Agora é só esperar a mesada que o vovô e a vovó vão dar para colaborar na educação de seus netinhos...



quinta-feira, 29 de março de 2012

pós-graduação para babás!


Eu não sou muito exigente e nem perfeccionista. Pelo contrário, sou uma pessoa bem prática e objetiva. Prefiro o bom agora ao ótimo sei lá quando. Mas tem coisas que eu persigo o ótimo sim, especialmente quando se trata dos meus filhos. Por isso nunca tinha pensado na possibilidade de ter babá. Na minha opinião, a grande desvantagem das babás é "em que elas vão transformar meus filhos". Não quero e não aceito de jeito nenhum ver um bebê passando a tarde toda vendo DVD ou ouvindo rádio sertaneja. Nada contra o sertanejo, mas quem deve influenciar as preferências dos meus filhos deveriam ser os pais, né não (pelo menos enquanto dá)? 

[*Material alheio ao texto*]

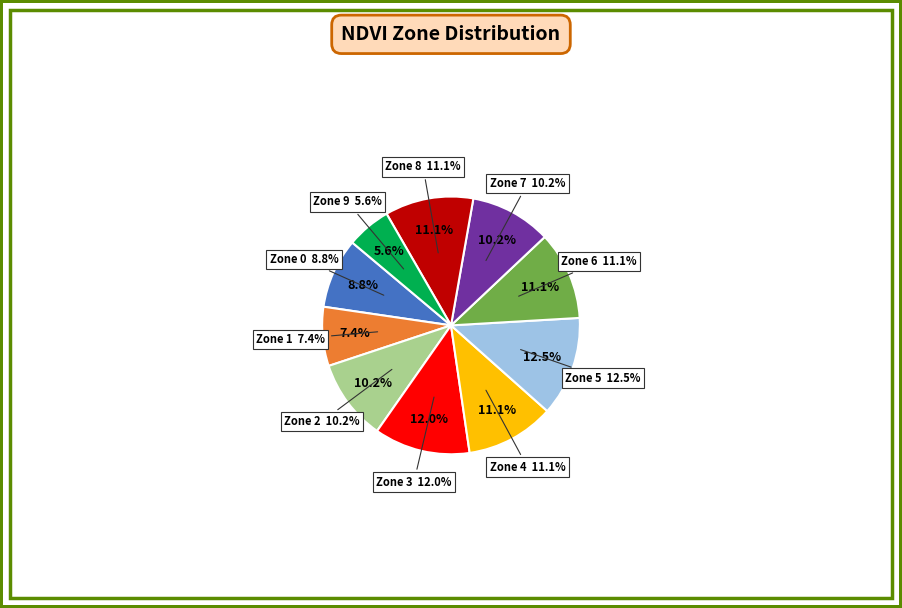

True or false: Zone 2 accounts for 10% of the total.

True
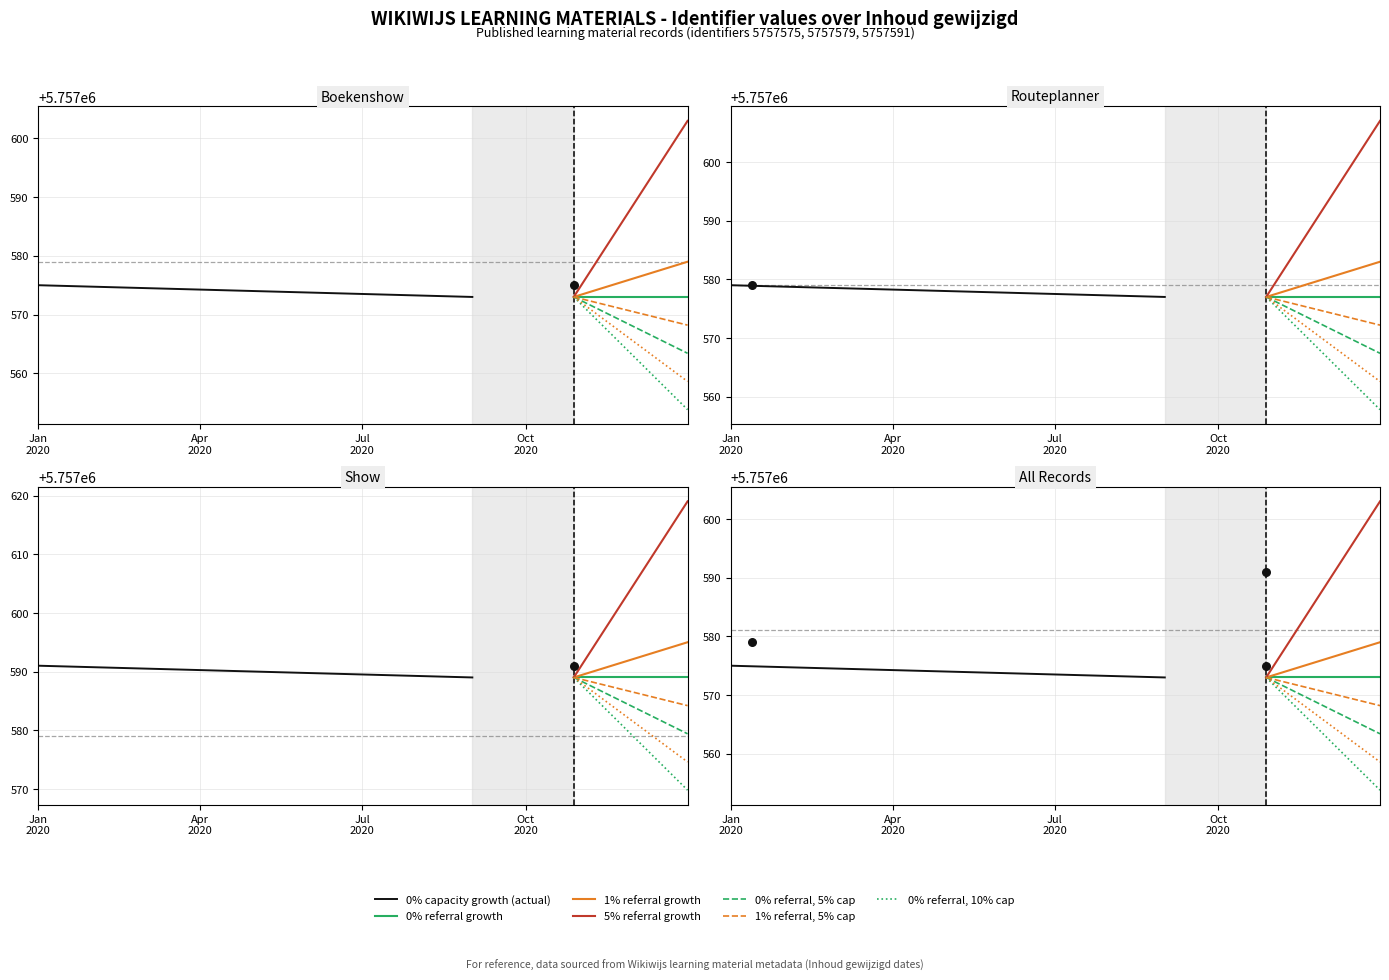

What is the ratio of the value at 2020-10-28 to the value at 2020-10-28?

1.0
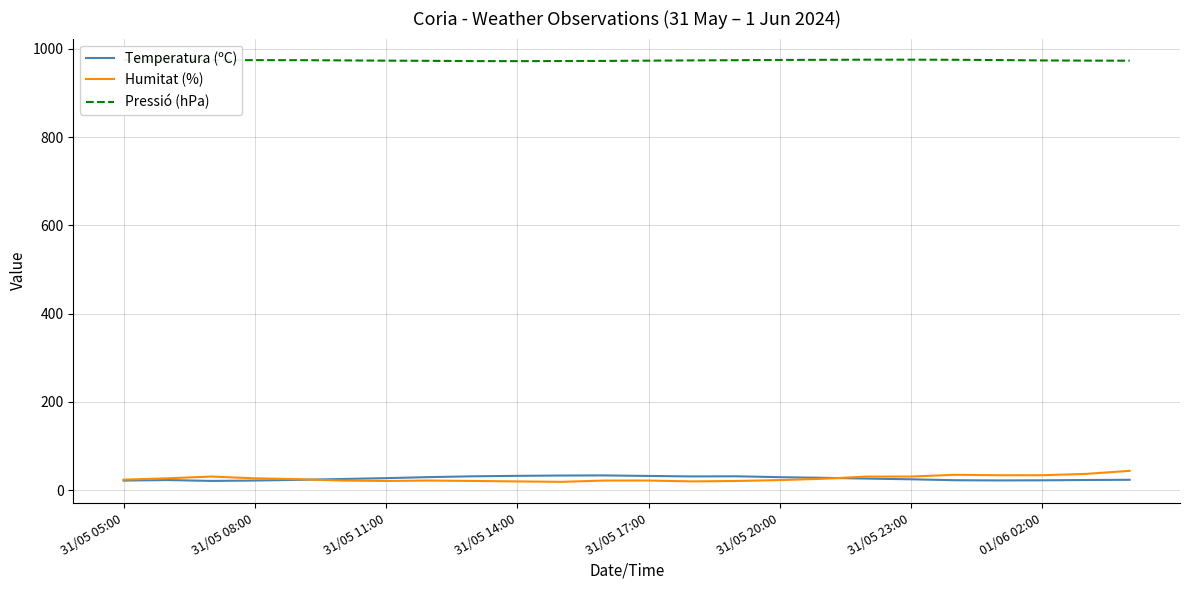

What is the highest value of the Pressió (hPa) series?

975.2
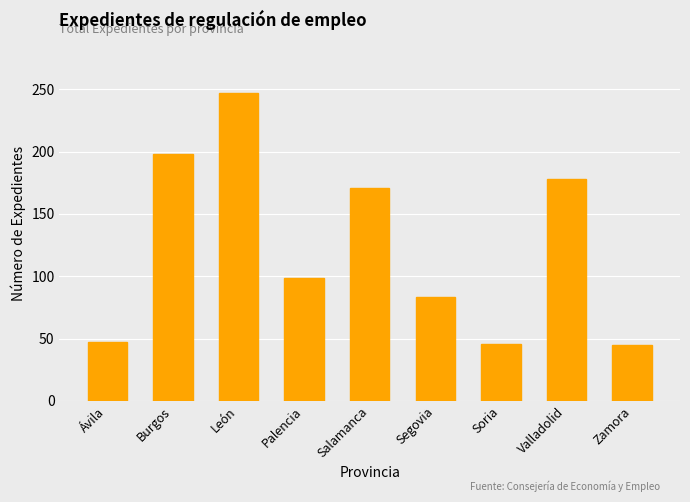

What is the difference between the second highest and second lowest values?

152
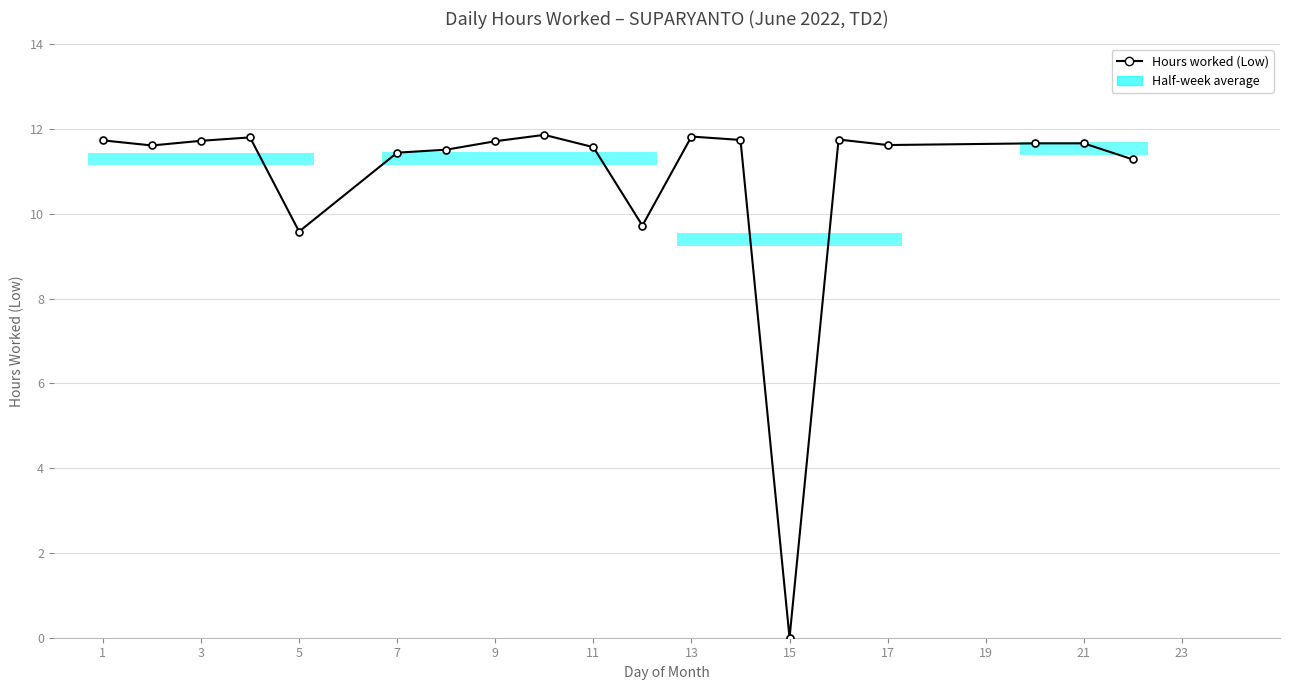

What is the maximum value shown in the chart?

11.9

Pois é, mas dessa vez, com dois bebezinhos de uma só vez, não teve como não pedir ajuda. E cá estou eu com uma babá em casa há quase 2 meses. Como todo ser humano ela tem suas qualidades e defeitos. O dilema agora é, quando eu voltar a trabalhar, o que faremos? Eu colocaria os 3 na mesma escola se isso não custasse o equivalente a 90% do meu salário. Como eu gosto da menina, e acho que ela tem potencial, resolvi investir. Passei as duas últimas semanas preparando uma pós-graduação para babás. Chamo de pós graduação porque não tem aquelas coisas básicas de trocar fralda, dar banho, preparar alimentos. Isso aí é pré-requisito. Tem que fazer bem feito. E dessas tem muitas no mercado. 

Quero uma babá que possa dar aos meus pequenos os estímulos que eles receberiam se estivessem na creche comigo. E lá fui eu de volta aos milhares de livros que li na minha primeira gravidez, as pesquisas em sites de inúmeras escolas, blogs de pedagogas, tudo para estruturar atividades para meus tiquinhos e pimba: montei uma super rotina! Cada dia da semana a gente foca o estimulo em uma área diferente.

Ficou bacana. Doida para botar em prática e transformar a minha babá em super nanny.